En tierra de sombras
«La fractura social es un hecho con el que habrá que lidiar en las próximas décadas»
Por debajo de la superficie, empiezan a sucederse pequeños movimientos sísmicos cuyos efectos en el ánimo general son difíciles de predecir. En Palma, por ejemplo, un grupo de restauradores se manifestó contra el Govern, reclamando la reapertura de sus negocios o, al menos, cuantiosas ayudas económicas que garanticen su viabilidad. Se diría que, más que las interpretaciones ideológicas, la anécdota sirve para iluminar la realidad. De mutación en mutación, la crisis sanitaria desemboca en una crisis de gestión y, peor aún, en un shock moral que puede poner en duda los cimientos de nuestro sistema. En un interesante artículo publicado el pasado viernes en este mismo medio, mi compañera Victoria Carvajal sugería que, ante los datos que vamos conociendo, «no hay que descartar que un agravamiento del malestar social mute en una crisis de los fundamentos liberales sobre los que se asientan las democracias avanzadas». De hecho, no hay que descartarlo porque de la pandemia vamos a salir con un paisaje civil completamente distinto al que conocimos en las últimas décadas del pasado siglo. Un escenario para el que, de entrada, no sé si estamos preparados.
El horror de la Covid nos habla de muertos y de ruina. Lo que los medios consideraban en marzo que era «una especie de gripe» se ha convertido en un virus letal que en su primer año ha concentrado los efectos de diez temporadas gripales. Seguramente será mucho peor cuando sumemos los efectos colaterales en la salud de los infectados. Del mismo modo, los escombros económicos que la Covid dejará a su paso permanecen todavía ocultos bajo una espesa niebla. La previsible recuperación en K augura que la base de perdedores puede ser mucho mayor que la de quienes salen ganado.
Entre otros motivos, porque la pandemia actúa como un tribunal implacable que juzgase una realidad que ya no se sostenía del todo por sí misma: son las crisis previas las que, de repente, emergen en toda su desnudez. La revolución tecnológica, por ejemplo, que transforma el paisaje económico y social; pero también el panorama político y cultural. Conscientes de ello, los politólogos empiezan a hablar ya abiertamente de los retos que plantea a las instituciones liberales la tecnopolítica, de la cual hemos tenido sobrados ejemplos estos últimos meses. La obsolescencia de la vieja economía –o de parte de ella, al menos– se ha acelerado este año, pasando millones de trabajadores a engrosar el famoso detritus al que se refería el sociólogo Zygmunt Baumann. La productividad del sistema ya no necesita a esos trabajadores. No es algo que se solucione meramente con ayudas económicas o con subvenciones a fondo perdido, porque el futuro de un país sencillamente no se improvisa. La crisis previa que afectaba al Estado del bienestar se ha acentuado también y ha puesto sobre el tapete tanto su perentoria necesidad como sus evidentes limitaciones en el contexto actual. La fractura social es un hecho con el que habrá que lidiar en las próximas décadas; una fractura en primer lugar económica y de clase, pero también cultural y emocional. El malestar crece y crece bajo la falsa apariencia de orden. ¿Cuándo irrumpirá en la superficie? No lo sabemos.

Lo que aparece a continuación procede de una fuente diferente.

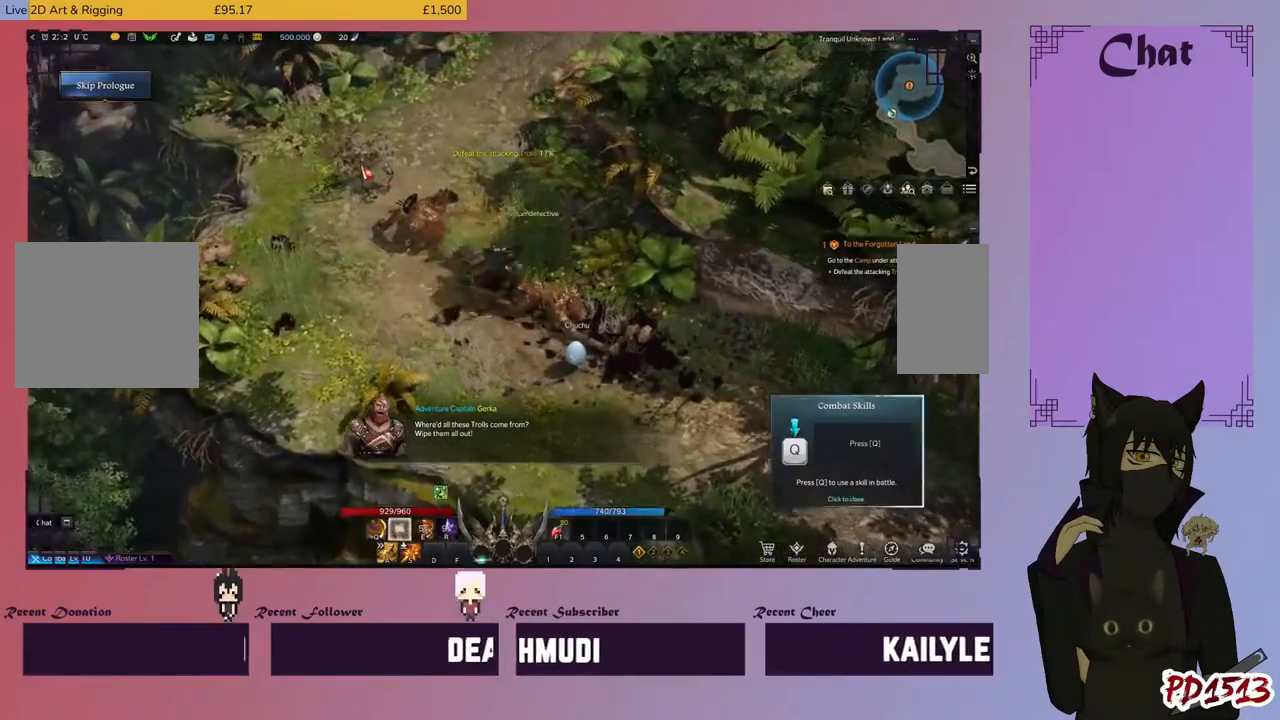
{"keys": ["w"], "mouse": [], "events": [[67, "mouse_right", "up"]]}
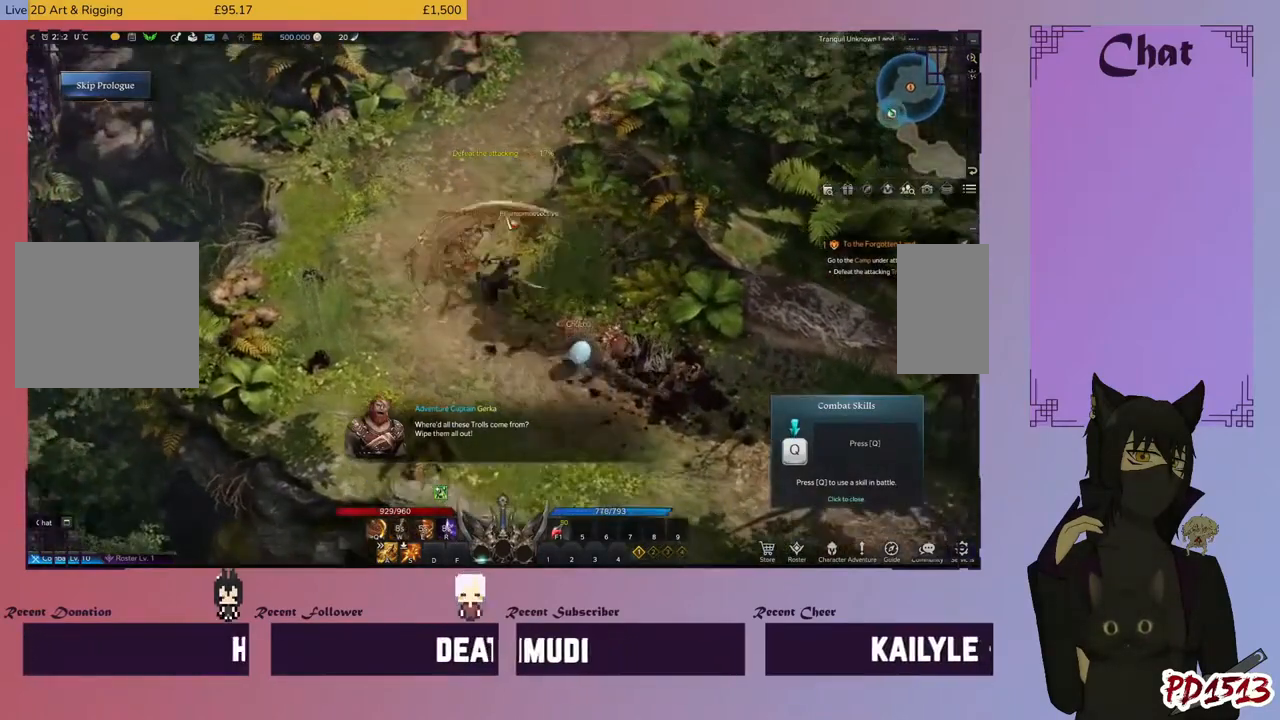
{"keys": ["w"], "mouse": [], "events": []}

Pasear por las calles de cualquier pueblo o ciudad europea tiene algo de espectral. Los negocios cerrados, las calles vacías, las colas de Cáritas o de los comedores sociales. Queda un horizonte de esperanza, que es la vacuna, y un anhelo: que la inmunidad de rebaño permita el regreso a la normalidad. Pero la normalidad no regresará del todo, no el orden conocido. Volverá el crecimiento económico y la salud, mas no el mundo previo a la Covid-19. Esta es una realidad que, me temo, no podemos obviar.